→ **Working data**
=== Section Start ===

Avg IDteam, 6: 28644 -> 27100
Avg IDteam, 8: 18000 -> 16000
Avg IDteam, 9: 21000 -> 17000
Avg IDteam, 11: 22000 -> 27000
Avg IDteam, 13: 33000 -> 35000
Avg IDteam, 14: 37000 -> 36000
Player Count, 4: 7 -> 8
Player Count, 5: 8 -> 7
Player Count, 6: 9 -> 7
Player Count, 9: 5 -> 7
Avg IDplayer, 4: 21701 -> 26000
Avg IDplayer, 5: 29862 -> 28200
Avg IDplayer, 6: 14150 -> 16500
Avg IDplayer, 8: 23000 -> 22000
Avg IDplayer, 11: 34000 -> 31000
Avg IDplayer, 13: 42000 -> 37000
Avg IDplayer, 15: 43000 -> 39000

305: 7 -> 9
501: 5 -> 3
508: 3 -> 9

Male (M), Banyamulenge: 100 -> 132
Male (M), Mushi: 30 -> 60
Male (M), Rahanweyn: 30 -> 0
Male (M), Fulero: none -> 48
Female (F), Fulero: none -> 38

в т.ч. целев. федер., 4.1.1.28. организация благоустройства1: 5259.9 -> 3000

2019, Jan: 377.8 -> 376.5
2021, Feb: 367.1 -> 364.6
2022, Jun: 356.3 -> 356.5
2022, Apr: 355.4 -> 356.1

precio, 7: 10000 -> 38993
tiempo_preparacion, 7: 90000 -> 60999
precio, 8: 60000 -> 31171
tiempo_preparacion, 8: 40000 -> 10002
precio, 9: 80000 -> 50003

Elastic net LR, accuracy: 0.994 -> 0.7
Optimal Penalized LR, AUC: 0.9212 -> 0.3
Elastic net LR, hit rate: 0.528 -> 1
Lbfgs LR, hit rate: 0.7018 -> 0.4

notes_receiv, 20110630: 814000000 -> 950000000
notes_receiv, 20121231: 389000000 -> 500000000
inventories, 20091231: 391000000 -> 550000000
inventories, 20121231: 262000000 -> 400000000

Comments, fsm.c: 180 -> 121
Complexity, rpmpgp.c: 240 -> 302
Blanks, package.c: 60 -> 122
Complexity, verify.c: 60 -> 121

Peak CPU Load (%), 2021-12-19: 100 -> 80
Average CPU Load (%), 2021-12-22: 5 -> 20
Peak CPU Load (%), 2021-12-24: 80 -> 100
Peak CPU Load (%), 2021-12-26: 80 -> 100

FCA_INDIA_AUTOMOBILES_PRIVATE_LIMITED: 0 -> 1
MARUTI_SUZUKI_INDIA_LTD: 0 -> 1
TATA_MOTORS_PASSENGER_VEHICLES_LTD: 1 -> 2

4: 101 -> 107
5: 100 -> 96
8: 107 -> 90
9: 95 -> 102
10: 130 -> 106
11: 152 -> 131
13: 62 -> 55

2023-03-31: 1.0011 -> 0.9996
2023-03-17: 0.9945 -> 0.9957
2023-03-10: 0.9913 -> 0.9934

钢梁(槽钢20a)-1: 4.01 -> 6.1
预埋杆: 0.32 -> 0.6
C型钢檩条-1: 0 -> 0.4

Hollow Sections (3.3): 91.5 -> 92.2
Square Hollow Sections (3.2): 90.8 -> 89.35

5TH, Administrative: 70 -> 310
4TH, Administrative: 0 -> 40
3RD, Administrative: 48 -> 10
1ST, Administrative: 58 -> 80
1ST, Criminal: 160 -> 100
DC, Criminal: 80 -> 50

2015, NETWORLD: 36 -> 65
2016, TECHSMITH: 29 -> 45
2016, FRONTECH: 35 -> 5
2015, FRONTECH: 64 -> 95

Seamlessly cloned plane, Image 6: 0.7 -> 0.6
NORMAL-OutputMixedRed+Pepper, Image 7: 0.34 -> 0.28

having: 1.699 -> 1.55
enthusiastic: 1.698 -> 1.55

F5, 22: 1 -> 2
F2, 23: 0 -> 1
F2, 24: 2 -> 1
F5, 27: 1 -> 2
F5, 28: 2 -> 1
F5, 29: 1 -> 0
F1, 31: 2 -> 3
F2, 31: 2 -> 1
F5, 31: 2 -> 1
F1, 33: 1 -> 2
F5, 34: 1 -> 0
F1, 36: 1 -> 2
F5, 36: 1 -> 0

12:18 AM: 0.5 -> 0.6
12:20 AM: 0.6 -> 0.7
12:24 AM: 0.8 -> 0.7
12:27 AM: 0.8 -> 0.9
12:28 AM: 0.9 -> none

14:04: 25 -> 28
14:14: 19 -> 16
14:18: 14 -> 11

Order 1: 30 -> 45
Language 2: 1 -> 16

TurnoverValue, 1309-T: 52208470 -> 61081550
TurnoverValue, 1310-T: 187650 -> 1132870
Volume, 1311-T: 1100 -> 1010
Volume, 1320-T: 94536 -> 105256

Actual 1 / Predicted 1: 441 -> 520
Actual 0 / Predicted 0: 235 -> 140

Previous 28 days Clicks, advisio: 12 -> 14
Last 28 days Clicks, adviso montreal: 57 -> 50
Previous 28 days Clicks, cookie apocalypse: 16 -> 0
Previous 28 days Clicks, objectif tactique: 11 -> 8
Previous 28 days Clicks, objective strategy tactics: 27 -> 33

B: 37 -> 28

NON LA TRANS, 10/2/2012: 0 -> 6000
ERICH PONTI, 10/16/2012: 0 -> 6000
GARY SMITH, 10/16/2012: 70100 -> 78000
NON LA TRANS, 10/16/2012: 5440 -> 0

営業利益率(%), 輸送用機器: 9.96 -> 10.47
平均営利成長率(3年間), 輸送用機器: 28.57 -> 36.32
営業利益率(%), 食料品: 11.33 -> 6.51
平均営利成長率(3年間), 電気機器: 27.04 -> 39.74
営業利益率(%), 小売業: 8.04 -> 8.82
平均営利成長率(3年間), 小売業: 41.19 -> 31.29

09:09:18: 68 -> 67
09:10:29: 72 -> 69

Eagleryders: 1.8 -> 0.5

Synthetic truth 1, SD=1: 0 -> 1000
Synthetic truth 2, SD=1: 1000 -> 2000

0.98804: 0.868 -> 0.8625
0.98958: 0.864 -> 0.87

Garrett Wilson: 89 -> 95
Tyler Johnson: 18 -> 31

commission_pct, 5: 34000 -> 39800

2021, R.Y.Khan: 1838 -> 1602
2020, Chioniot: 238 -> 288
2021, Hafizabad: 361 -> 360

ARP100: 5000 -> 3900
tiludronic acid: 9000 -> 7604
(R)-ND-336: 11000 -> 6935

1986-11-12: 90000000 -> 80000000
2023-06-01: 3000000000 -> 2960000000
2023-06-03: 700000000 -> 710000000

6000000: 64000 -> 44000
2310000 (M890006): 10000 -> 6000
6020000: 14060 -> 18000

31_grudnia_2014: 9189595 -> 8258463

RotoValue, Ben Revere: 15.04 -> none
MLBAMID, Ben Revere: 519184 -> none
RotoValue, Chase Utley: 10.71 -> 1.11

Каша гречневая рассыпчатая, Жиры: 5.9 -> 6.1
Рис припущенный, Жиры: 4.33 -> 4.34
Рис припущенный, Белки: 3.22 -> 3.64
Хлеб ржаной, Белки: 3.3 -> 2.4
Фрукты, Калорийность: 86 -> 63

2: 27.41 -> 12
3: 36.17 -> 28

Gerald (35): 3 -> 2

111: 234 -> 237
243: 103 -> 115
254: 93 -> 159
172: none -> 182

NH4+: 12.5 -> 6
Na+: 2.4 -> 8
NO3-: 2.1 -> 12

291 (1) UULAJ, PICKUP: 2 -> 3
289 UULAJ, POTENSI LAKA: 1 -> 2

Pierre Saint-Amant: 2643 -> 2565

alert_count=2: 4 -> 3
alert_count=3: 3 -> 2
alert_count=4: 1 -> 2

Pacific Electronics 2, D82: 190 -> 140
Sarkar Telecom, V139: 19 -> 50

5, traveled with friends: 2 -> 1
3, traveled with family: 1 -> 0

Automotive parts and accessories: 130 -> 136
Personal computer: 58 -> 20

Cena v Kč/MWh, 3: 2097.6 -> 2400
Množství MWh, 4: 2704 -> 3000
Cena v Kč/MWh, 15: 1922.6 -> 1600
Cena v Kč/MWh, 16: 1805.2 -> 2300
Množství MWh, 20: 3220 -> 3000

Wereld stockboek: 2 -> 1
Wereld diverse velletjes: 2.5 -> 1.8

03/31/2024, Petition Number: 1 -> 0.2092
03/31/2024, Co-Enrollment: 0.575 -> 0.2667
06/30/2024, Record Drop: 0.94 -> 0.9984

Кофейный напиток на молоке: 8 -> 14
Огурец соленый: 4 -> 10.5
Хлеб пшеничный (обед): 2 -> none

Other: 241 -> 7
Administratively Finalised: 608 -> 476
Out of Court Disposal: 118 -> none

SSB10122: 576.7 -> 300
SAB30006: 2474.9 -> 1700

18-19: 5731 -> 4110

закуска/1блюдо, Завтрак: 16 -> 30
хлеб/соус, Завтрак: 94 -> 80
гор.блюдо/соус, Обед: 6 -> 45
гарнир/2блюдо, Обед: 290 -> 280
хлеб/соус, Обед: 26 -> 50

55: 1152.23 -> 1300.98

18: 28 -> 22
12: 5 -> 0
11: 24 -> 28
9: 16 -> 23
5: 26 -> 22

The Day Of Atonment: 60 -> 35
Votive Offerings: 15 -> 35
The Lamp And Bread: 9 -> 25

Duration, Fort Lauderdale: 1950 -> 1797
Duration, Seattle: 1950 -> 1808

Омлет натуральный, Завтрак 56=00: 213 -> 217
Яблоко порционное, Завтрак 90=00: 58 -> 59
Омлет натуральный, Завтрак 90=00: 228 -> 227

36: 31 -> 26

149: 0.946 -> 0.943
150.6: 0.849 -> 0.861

=== Section End ===

→ **Work order**
In the entries above, find the line with "5: 100 -> 96" and the line with "Previous 28 days Clicks, objectif", then restate word for word both of them and every line between, with nothing more.

→ **Answer for this exercise**
5: 100 -> 96
8: 107 -> 90
9: 95 -> 102
10: 130 -> 106
11: 152 -> 131
13: 62 -> 55

2023-03-31: 1.0011 -> 0.9996
2023-03-17: 0.9945 -> 0.9957
2023-03-10: 0.9913 -> 0.9934

钢梁(槽钢20a)-1: 4.01 -> 6.1
预埋杆: 0.32 -> 0.6
C型钢檩条-1: 0 -> 0.4

Hollow Sections (3.3): 91.5 -> 92.2
Square Hollow Sections (3.2): 90.8 -> 89.35

5TH, Administrative: 70 -> 310
4TH, Administrative: 0 -> 40
3RD, Administrative: 48 -> 10
1ST, Administrative: 58 -> 80
1ST, Criminal: 160 -> 100
DC, Criminal: 80 -> 50

2015, NETWORLD: 36 -> 65
2016, TECHSMITH: 29 -> 45
2016, FRONTECH: 35 -> 5
2015, FRONTECH: 64 -> 95

Seamlessly cloned plane, Image 6: 0.7 -> 0.6
NORMAL-OutputMixedRed+Pepper, Image 7: 0.34 -> 0.28

having: 1.699 -> 1.55
enthusiastic: 1.698 -> 1.55

F5, 22: 1 -> 2
F2, 23: 0 -> 1
F2, 24: 2 -> 1
F5, 27: 1 -> 2
F5, 28: 2 -> 1
F5, 29: 1 -> 0
F1, 31: 2 -> 3
F2, 31: 2 -> 1
F5, 31: 2 -> 1
F1, 33: 1 -> 2
F5, 34: 1 -> 0
F1, 36: 1 -> 2
F5, 36: 1 -> 0

12:18 AM: 0.5 -> 0.6
12:20 AM: 0.6 -> 0.7
12:24 AM: 0.8 -> 0.7
12:27 AM: 0.8 -> 0.9
12:28 AM: 0.9 -> none

14:04: 25 -> 28
14:14: 19 -> 16
14:18: 14 -> 11

Order 1: 30 -> 45
Language 2: 1 -> 16

TurnoverValue, 1309-T: 52208470 -> 61081550
TurnoverValue, 1310-T: 187650 -> 1132870
Volume, 1311-T: 1100 -> 1010
Volume, 1320-T: 94536 -> 105256

Actual 1 / Predicted 1: 441 -> 520
Actual 0 / Predicted 0: 235 -> 140

Previous 28 days Clicks, advisio: 12 -> 14
Last 28 days Clicks, adviso montreal: 57 -> 50
Previous 28 days Clicks, cookie apocalypse: 16 -> 0
Previous 28 days Clicks, objectif tactique: 11 -> 8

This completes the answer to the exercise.